→ Requirement
Within the entries underneath, how many lines include the string "Seats"? State only the number.

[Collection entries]
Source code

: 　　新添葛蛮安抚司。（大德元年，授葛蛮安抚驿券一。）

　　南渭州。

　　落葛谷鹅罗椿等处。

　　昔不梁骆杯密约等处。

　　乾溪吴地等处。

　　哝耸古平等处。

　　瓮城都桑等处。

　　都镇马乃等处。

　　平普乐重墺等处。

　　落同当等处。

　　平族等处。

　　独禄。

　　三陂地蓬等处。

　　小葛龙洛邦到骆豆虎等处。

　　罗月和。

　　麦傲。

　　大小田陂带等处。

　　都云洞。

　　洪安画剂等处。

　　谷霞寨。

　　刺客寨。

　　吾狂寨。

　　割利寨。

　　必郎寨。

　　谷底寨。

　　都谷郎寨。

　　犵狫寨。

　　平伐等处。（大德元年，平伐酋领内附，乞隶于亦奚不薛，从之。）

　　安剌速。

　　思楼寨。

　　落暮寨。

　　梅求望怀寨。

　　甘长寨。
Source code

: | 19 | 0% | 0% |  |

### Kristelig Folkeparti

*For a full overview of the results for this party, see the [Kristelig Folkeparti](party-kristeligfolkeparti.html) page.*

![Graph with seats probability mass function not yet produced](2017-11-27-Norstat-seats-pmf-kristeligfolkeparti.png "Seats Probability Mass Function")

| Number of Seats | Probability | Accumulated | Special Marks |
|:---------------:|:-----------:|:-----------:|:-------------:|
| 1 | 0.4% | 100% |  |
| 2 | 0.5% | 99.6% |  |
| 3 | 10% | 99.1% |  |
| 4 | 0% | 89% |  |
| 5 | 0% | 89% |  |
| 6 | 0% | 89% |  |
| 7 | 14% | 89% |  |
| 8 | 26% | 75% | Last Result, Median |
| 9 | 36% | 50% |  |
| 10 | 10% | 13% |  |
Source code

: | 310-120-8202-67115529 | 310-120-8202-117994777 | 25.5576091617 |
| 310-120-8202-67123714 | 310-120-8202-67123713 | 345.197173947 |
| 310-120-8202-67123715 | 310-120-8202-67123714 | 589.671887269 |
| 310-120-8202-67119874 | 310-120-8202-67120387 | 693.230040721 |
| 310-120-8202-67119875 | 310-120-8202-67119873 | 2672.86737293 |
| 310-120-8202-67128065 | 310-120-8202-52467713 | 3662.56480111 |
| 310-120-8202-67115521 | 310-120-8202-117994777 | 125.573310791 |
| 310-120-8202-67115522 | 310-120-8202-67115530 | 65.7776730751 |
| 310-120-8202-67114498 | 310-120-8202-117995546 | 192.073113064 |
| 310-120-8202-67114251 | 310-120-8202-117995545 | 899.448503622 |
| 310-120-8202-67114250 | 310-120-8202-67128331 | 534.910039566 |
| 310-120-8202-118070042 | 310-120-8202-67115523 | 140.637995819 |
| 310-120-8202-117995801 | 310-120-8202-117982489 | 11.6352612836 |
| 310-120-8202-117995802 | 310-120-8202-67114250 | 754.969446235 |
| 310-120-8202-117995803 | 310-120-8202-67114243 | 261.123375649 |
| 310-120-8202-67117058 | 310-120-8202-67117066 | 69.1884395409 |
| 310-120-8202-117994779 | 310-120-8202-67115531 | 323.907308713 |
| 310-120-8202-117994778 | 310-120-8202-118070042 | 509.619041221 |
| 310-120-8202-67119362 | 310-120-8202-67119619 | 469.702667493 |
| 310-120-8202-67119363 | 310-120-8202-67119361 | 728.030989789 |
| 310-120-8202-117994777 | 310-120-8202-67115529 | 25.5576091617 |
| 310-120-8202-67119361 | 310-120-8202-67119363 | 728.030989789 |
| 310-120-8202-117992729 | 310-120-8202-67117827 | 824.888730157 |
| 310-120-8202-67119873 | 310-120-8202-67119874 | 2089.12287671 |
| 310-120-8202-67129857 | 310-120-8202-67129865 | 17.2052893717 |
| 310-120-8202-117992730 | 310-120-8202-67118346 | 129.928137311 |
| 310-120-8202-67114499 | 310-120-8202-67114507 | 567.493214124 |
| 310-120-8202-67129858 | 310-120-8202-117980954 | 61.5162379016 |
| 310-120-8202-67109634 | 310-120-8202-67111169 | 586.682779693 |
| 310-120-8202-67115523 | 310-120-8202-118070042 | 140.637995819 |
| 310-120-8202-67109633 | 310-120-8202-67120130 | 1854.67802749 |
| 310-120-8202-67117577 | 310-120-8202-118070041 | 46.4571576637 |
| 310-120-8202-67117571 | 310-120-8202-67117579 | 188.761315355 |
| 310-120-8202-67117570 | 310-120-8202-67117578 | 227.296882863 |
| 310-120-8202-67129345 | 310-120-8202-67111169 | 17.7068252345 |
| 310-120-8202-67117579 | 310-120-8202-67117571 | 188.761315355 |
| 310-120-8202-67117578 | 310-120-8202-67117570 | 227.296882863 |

→ Reply to the exercise
2